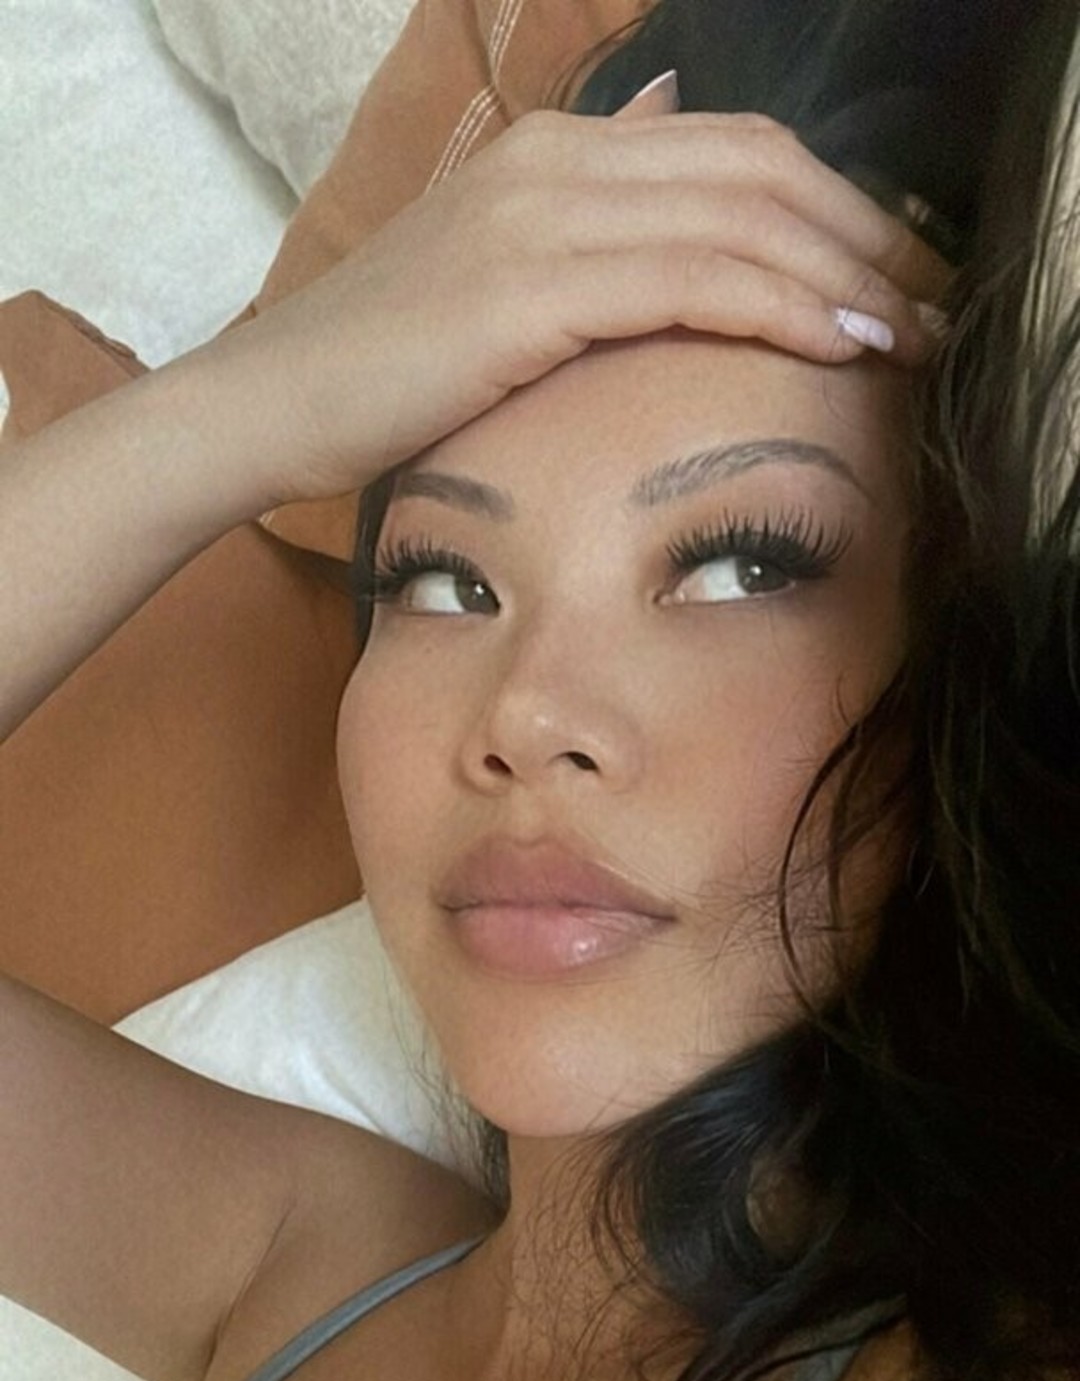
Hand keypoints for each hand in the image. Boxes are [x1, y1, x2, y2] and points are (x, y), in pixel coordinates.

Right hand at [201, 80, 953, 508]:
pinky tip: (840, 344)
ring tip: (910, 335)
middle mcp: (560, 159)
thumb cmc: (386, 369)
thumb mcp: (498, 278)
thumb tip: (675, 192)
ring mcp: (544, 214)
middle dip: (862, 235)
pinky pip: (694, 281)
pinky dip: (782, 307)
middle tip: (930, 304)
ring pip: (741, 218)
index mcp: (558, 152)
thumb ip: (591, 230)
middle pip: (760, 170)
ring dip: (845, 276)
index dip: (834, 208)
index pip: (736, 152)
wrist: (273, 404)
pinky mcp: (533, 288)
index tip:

****************************************

**REQUIRED WORK:** From the line that contains "ring pip: (741, 218)" through the end of the records above, print every line exactly and nothing else.

**TASK SOLUTION:**
ring pip: (741, 218)
index mcp: (558, 152)
thumb ip: (591, 230)
middle pip: (760, 170)
ring dip: (845, 276)
index dip: (834, 208)
index pip: (736, 152)
wrist: (273, 404)
pinky mcp: (533, 288)
index tip:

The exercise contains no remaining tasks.